Vous êtes l’auteur de livre «Algérie-Maroc: quelles convergences économiques?». Quelles pourraient être les pistes de collaboration entre ces deux pays?
J’ai souligné la nécessité de mettre fin aux tensions politiques pour se focaliser sur l’économie. Cela leur permettrait d’augmenter leurs taux de croissance et d’être une force dans les négociations avec l’Union européenne (UE) et les autres entités internationales. J’ai également proposé une relation croisée entre les banques algériennes et leurs homologues marocaines, qui ont une longueur d’avance dans le domaine de la technologie et en matière d’efficacité, et une communauté de l’énergie et de gestion de l’eau à travers des nappes phréatiques qui sont partagées entre les deux pays, qui ne peuvent être exploitées qu’avec l’accord des autorités.
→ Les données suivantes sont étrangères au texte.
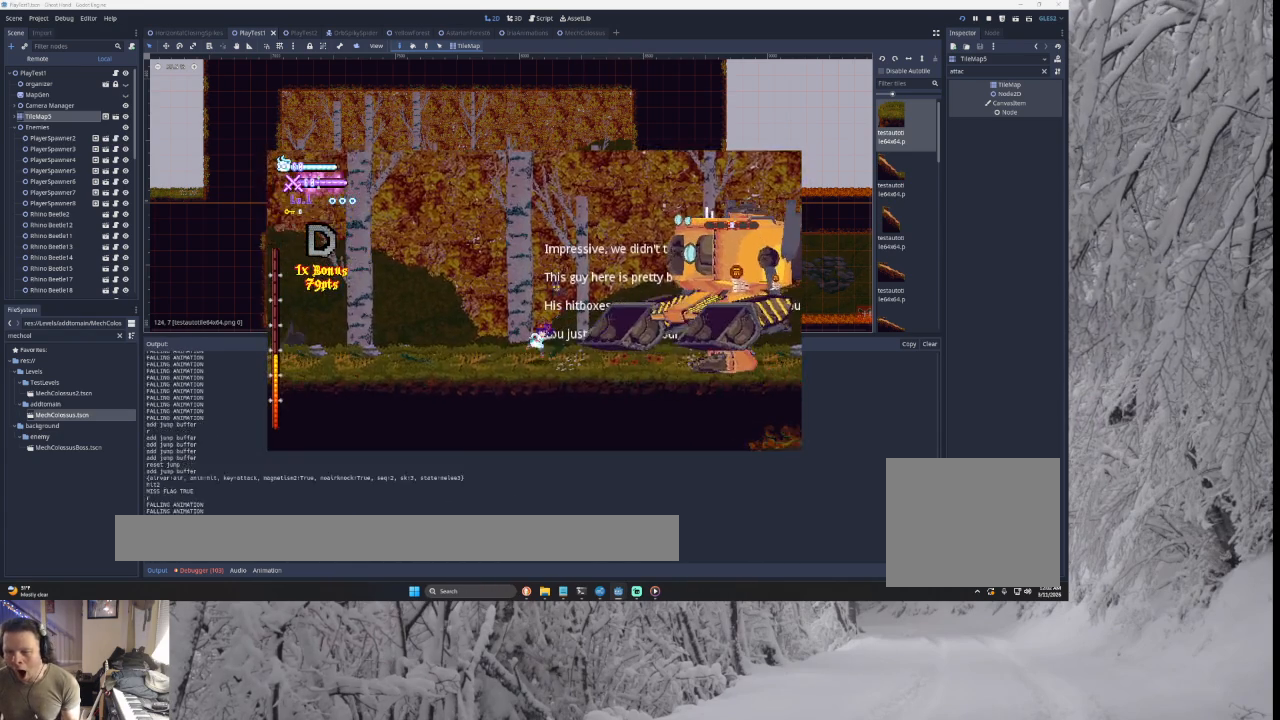
{"buttons": ["CROSS"], "left_stick": "left", "right_stick": "center", "events": [[33, "left_stick", "center"], [133, "left_stick", "down-right"], [200, "SQUARE", "down"], [200, "TRIANGLE", "down"], [233, "left_stick", "left"], [300, "TRIANGLE", "up"], [367, "SQUARE", "up"]]}
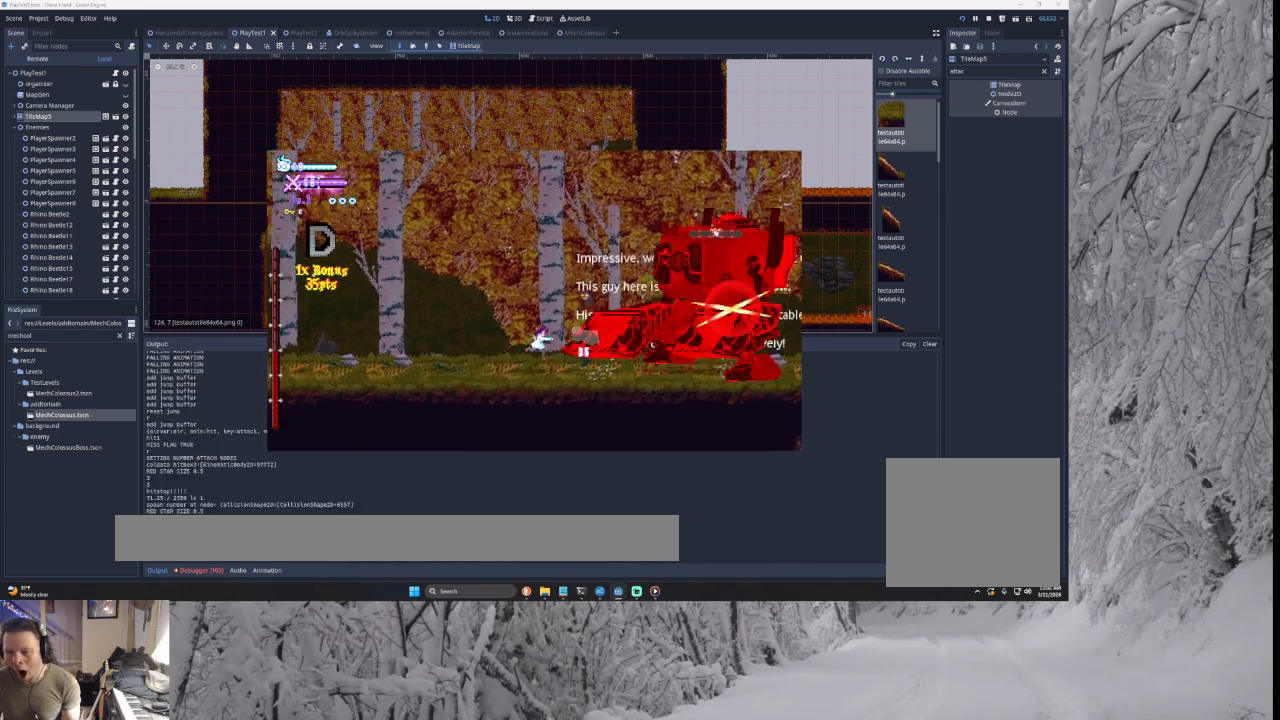
{"buttons": ["CROSS"], "left_stick": "left", "right_stick": "center", "events": [[267, "SQUARE", "down"], [267, "TRIANGLE", "down"], [333, "TRIANGLE", "up"], [400, "SQUARE", "up"]]}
Je plaide enfin pour la création d’une monnaie commune maghrébine car ayant consacré deux thèses à cette thématique. Cette monnaie, qui serait éventuellement dénommée «dirial» (contraction de dirham, dinar, et rial) fonctionnera sous le même modèle que «l’écu», l’ancêtre de l’euro. Les pays conserveront leurs monnaies locales dans les achats et transactions en interne, et utiliseront cette devise commune dans les échanges entre eux.
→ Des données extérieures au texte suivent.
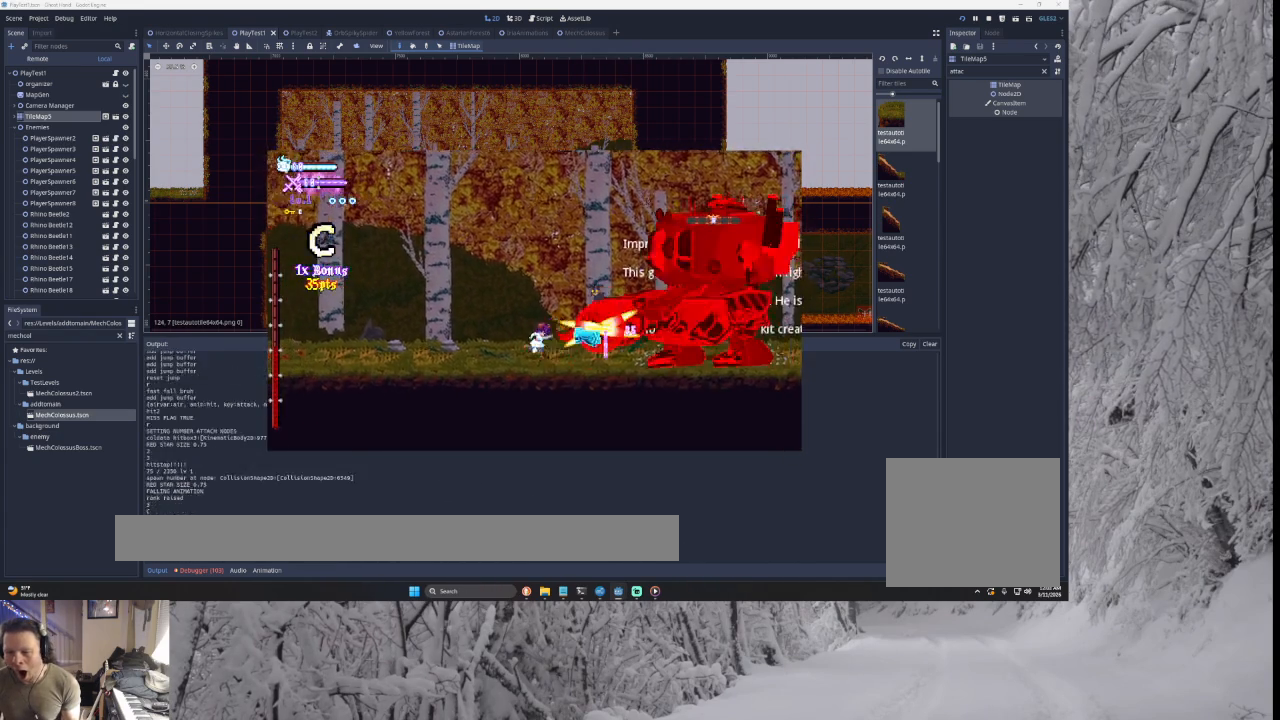
{"buttons": ["CROSS"], "left_stick": "left", "right_stick": "center", "events": [[267, "left_stick", "down-right"], [300, "TRIANGLE", "down"], [333, "SQUARE", "down"], [367, "left_stick", "left"], [400, "TRIANGLE", "up"], [433, "SQUARE", "up"]]}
Malheureusement, une oligarchie algérienne est assise sur un pactole à travers les hydrocarbures et les pétrodollars et ne veut pas perdent ces privilèges. Ma conviction est que le changement viendra surtout de l’intérieur de l’armée algérienne à travers des cadres patriotes et honnêtes qui souhaitent un raffermissement des liens avec les pays voisins et qui voudront changer les choses.